[DATA Boundary: Start]
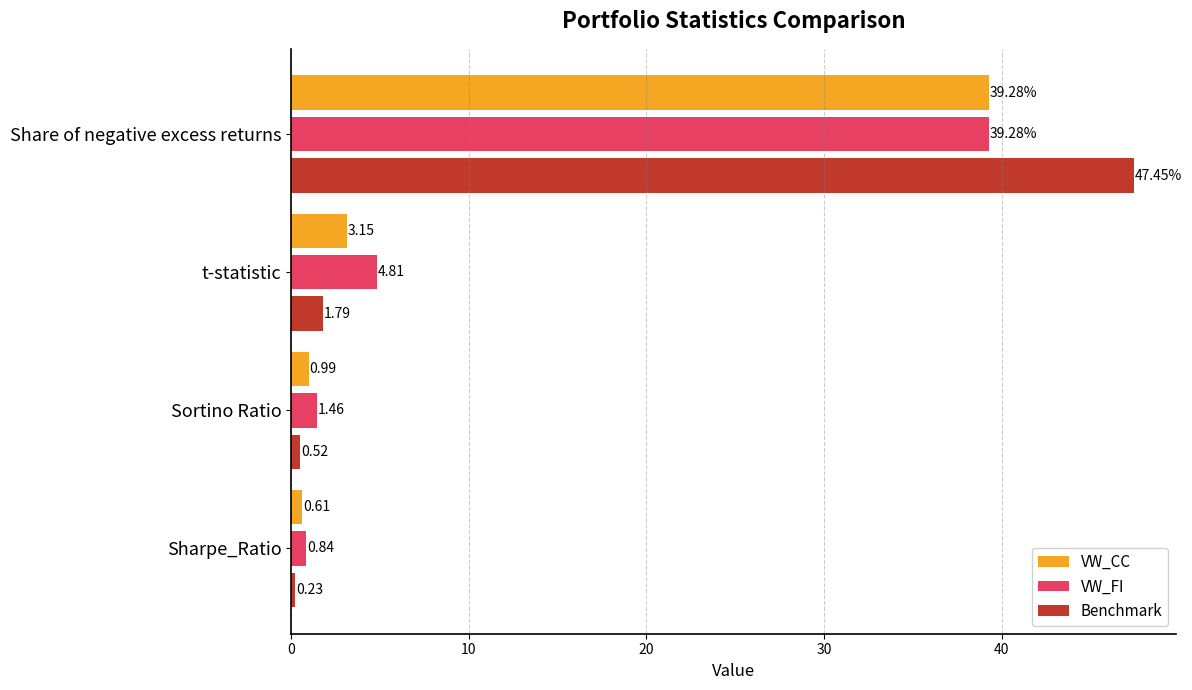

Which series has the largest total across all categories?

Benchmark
[DATA Boundary: End]
[DATA Boundary: Start]
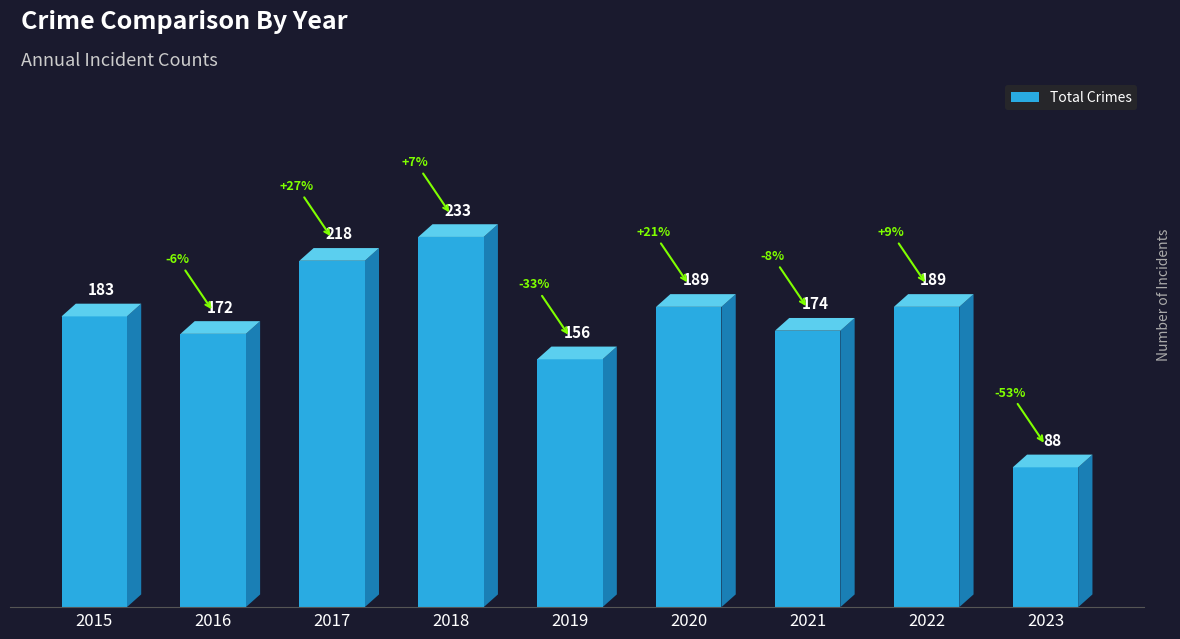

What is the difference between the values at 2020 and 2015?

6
[DATA Boundary: End]
[DATA Boundary: Start]
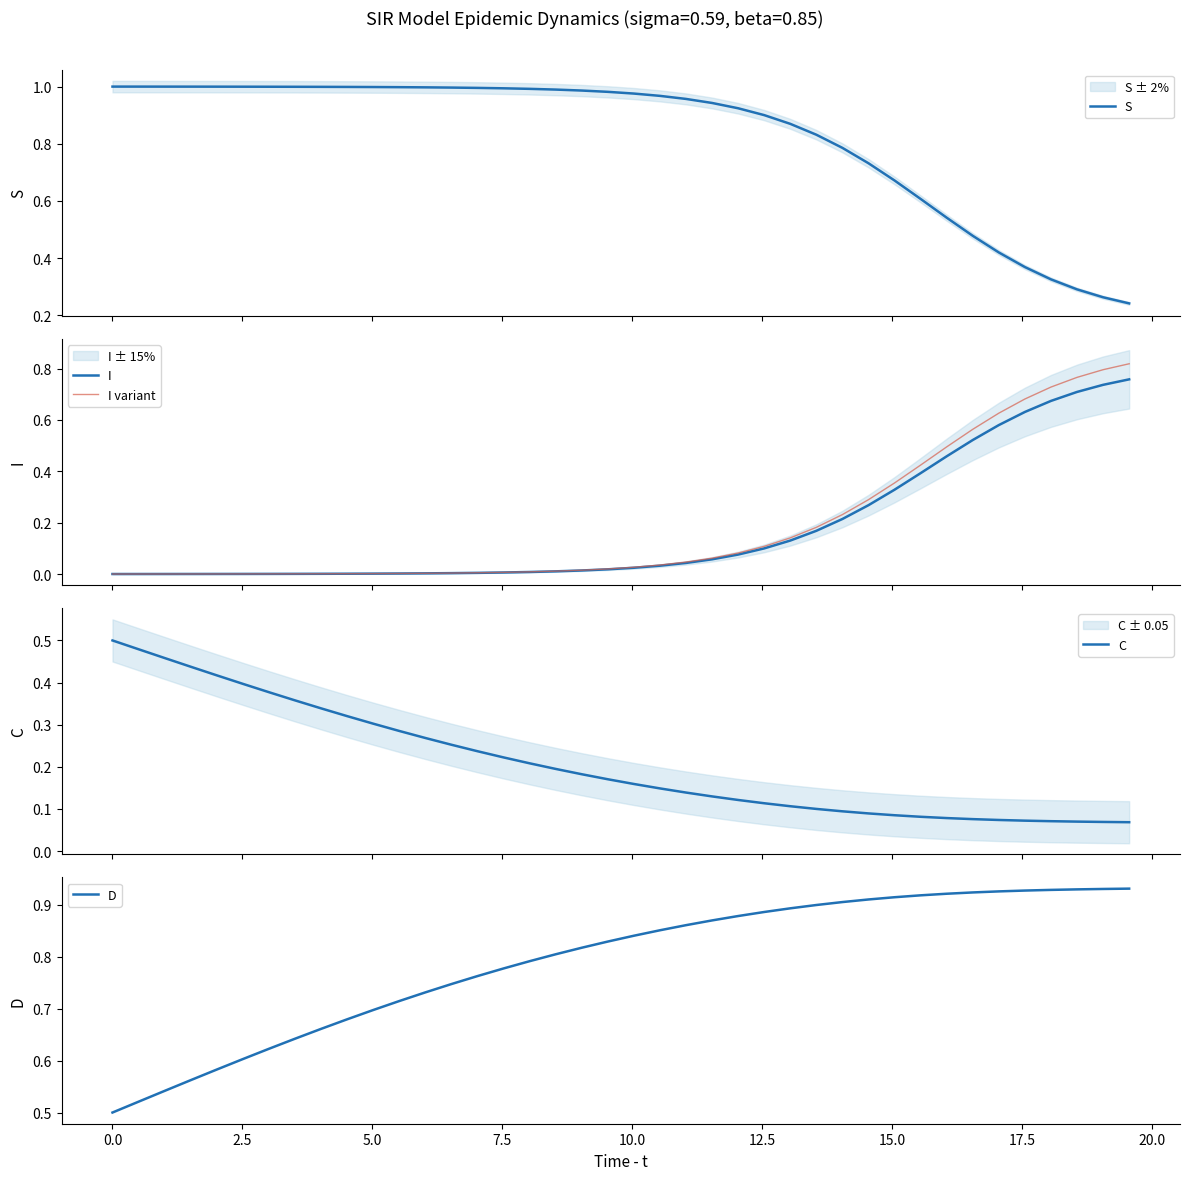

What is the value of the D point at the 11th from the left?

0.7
[DATA Boundary: End]
TASK OBJECTIVE - Which lines in the material above contain the word "What"? Show each of those lines in full, counting only matches with the same capitalization.

SOLVED EXERCISE -
What is the difference between the values at 2020 and 2015?
What is the value of the D point at the 11th from the left?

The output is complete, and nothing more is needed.